Me ha encantado, Ramón; lo he leído con mucho interés. Y me ha dado envidia porque mi familia no se hablaba de aquel periodo. Es más, en una ocasión pasó por Llano, mi pueblo, una buena amiga, profesora de Historia Contemporánea en la Universidad Libre de Bruselas. Mientras yo andaba preparando la comida, habló con mi madre mucho rato. Cuando se fue la amiga mi madre me soltó: "no me gusta esa chica" "¿Por?" respondí. "Pregunta demasiado sobre la guerra civil, sobre cómo la vivimos, si había división en el pueblo...". Alguna vez sí me contó algo; pero seguro que se calló mucho.
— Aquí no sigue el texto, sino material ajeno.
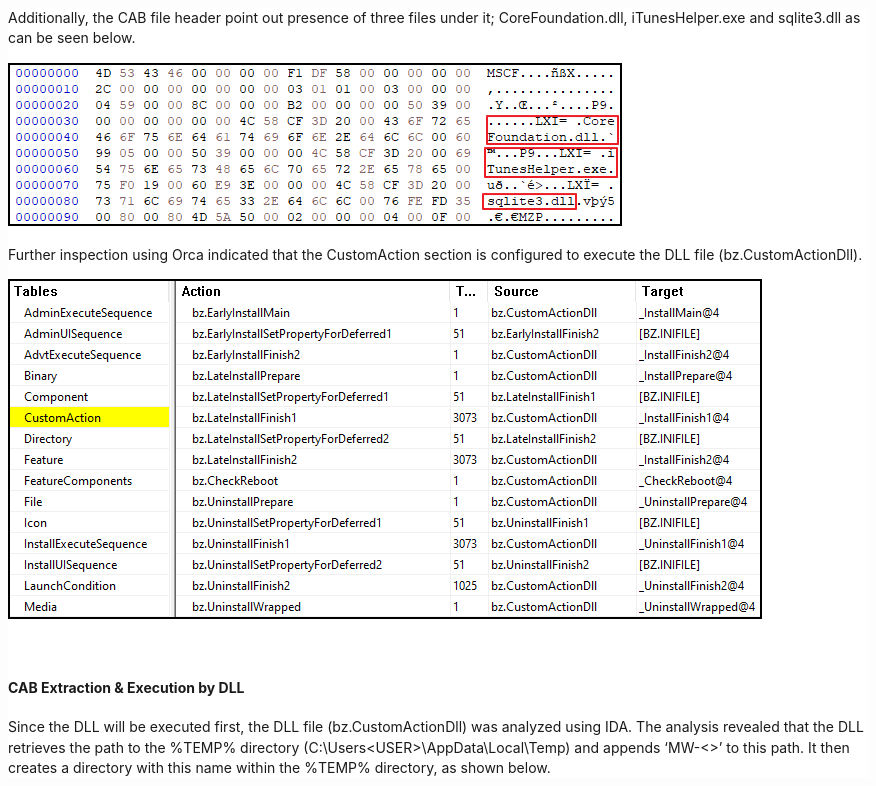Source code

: Additionally, the CAB file header point out presence of three files under it; CoreFoundation.dll, iTunesHelper.exe and sqlite3.dll as can be seen below.

![Components Files](/images/2024-02-13-Reversing-Malware-Internals-DarkGate/3.png)

Further inspection using Orca indicated that the CustomAction section is configured to execute the DLL file (bz.CustomActionDll).

![CustomAction](/images/2024-02-13-Reversing-Malware-Internals-DarkGate/4.png)

<br>

#### CAB Extraction & Execution by DLL

Since the DLL will be executed first, the DLL file (bz.CustomActionDll) was analyzed using IDA. The analysis revealed that the DLL retrieves the path to the %TEMP% directory (C:\Users\<USER>\AppData\Local\Temp) and appends ‘MW-<<UUID>>’ to this path. It then creates a directory with this name within the %TEMP% directory, as shown below.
Ah y para mí al menos es una pena que en el monumento no figuren los nombres de todos los que del pueblo perdieron la vida; me gustaba más esa idea que el poema que transcribes.

J. M. de Pablos -

Ramón,de toda esta primera parte ya estaba informado por parte de Gerardo y en alguna ocasión de tí mismo.
Recuerdo a tu padre desplazándose a los lugares de trabajo en una "Lambretta" .
Quedo con la intriga de la segunda parte.
Un abrazo.

Luis Heredia -

Pues a mi me parece muy bien que lo hayas colgado siguiendo el hilo de los comentarios de la foto de la procesión pasada. Y que lo hayas escrito el Día del Amor Fraterno, muy acertado. Todos hemos vivido experiencias al calor de una comida familiar o compartidas con los protagonistas.
Nos honra que en nuestro caso, después de todo lo oído y vivido, hayamos solucionado discrepancias y confrontación de ideas usando simplemente la palabra y el diálogo bien entendido. O sea, escuchando a los demás. La sangre nunca llegará al río.